● **Extracted information**:

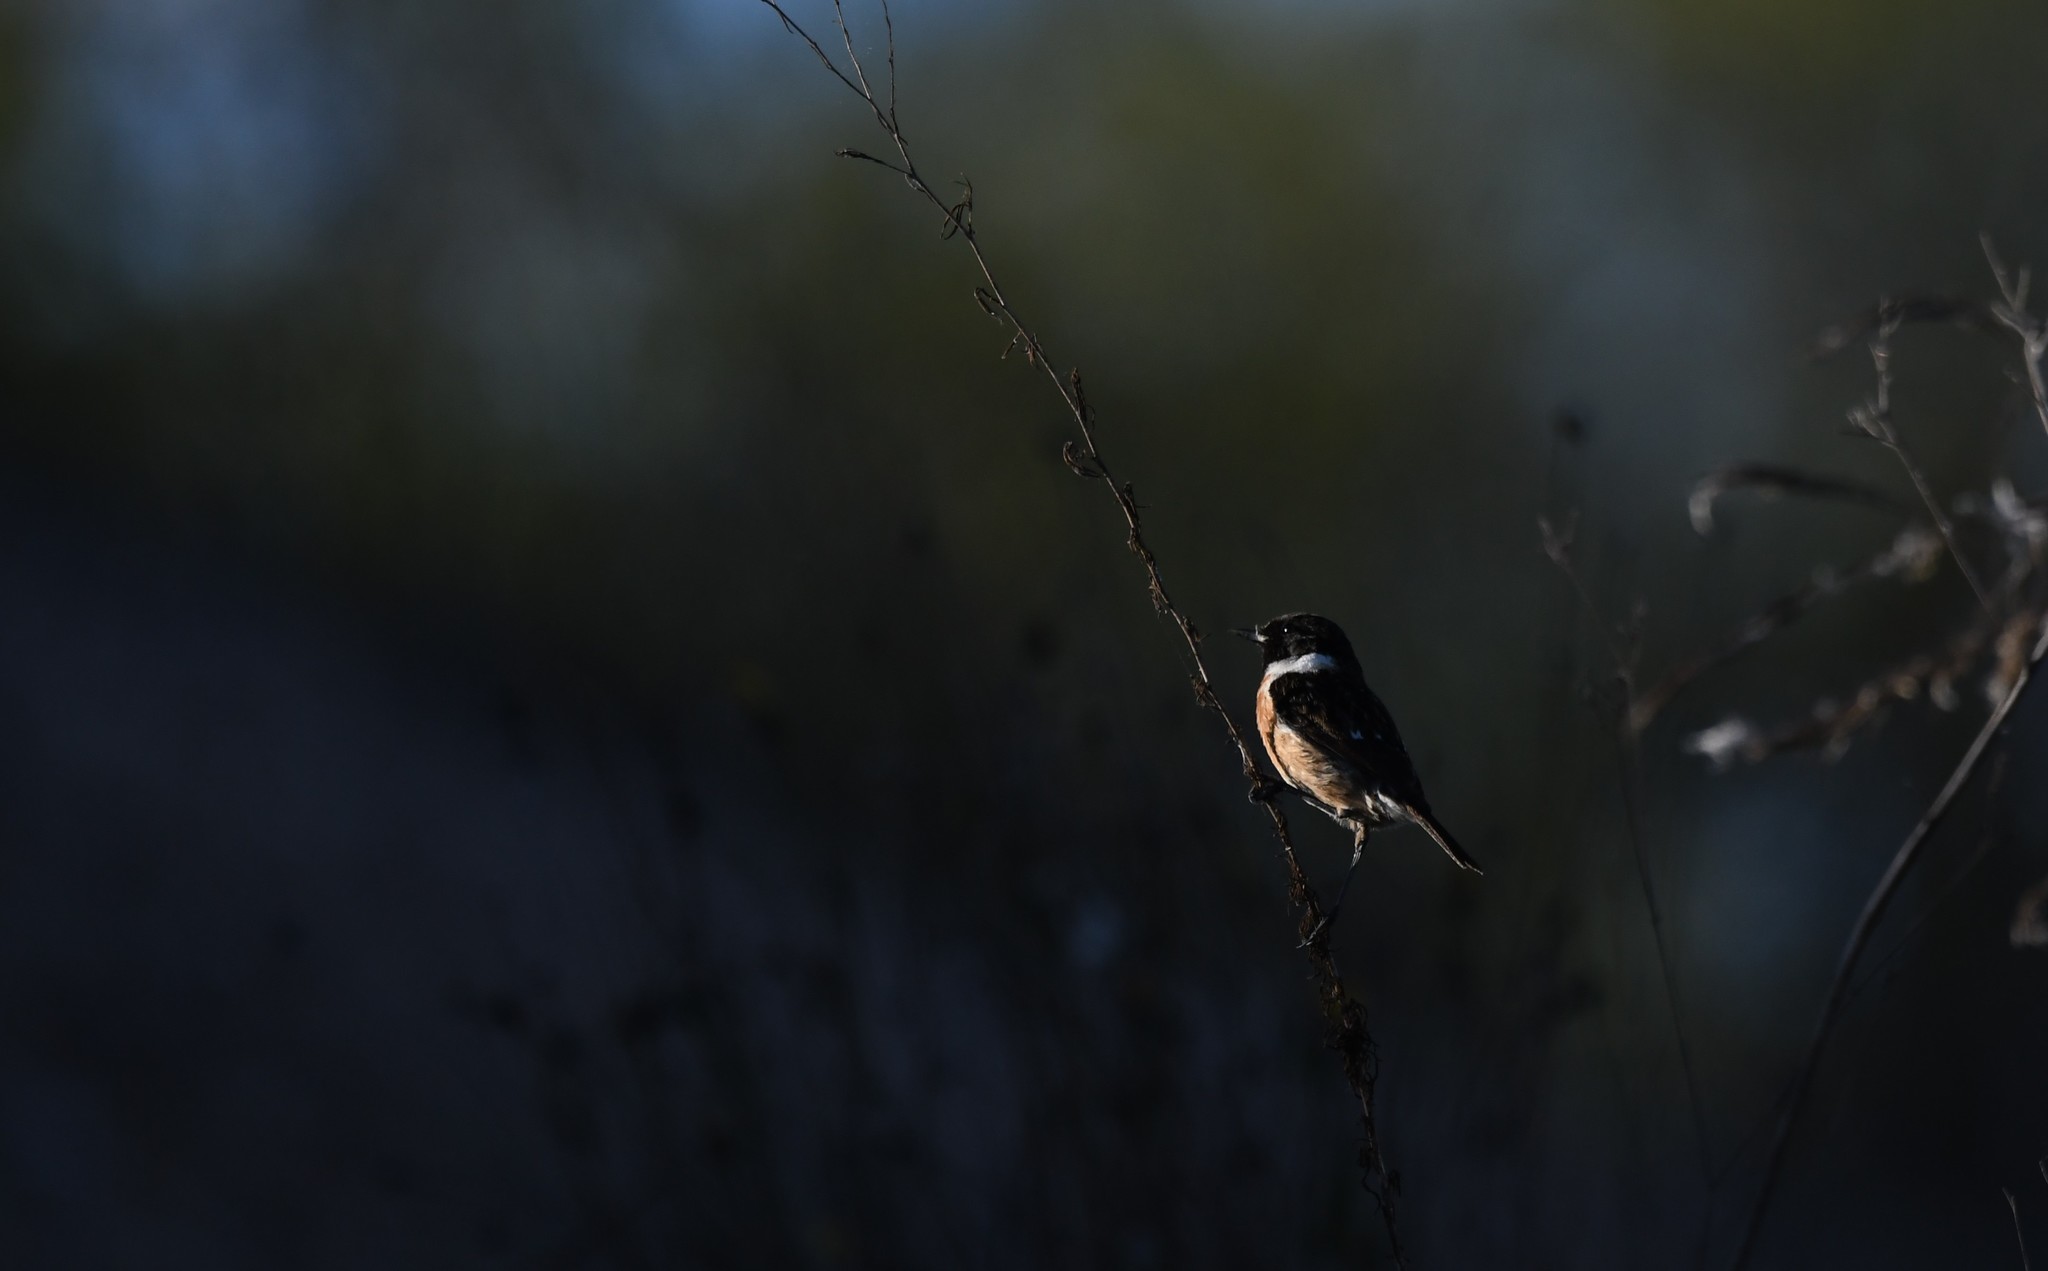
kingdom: Animalia
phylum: Chordata
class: Aves
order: Passeriformes
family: Muscicapidae
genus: Saxicola
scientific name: Saxicola rubicola
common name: European stonechat
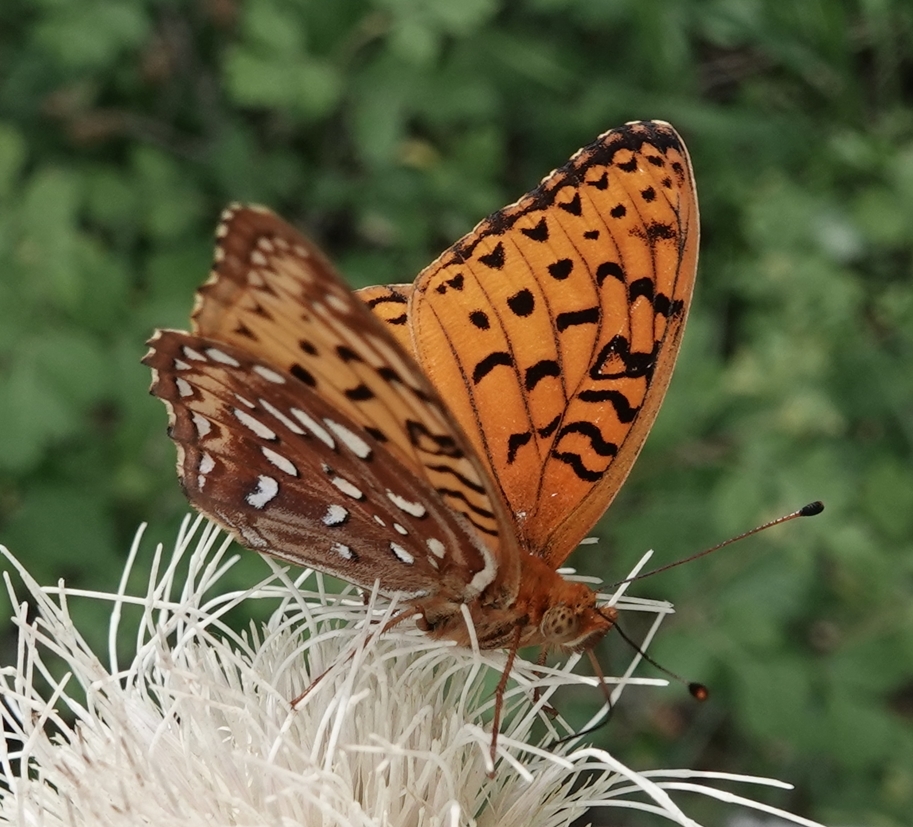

● **Goal of the exercise**:
Turn the lines in the rows above into a single numbered list, skipping any blank lines. Leave the pictures out.

● **Output below**:
1. kingdom: Animalia
2. phylum: Chordata
3. class: Aves
4. order: Passeriformes
5. family: Muscicapidae
6. genus: Saxicola
7. scientific name: Saxicola rubicola
8. common name: European stonechat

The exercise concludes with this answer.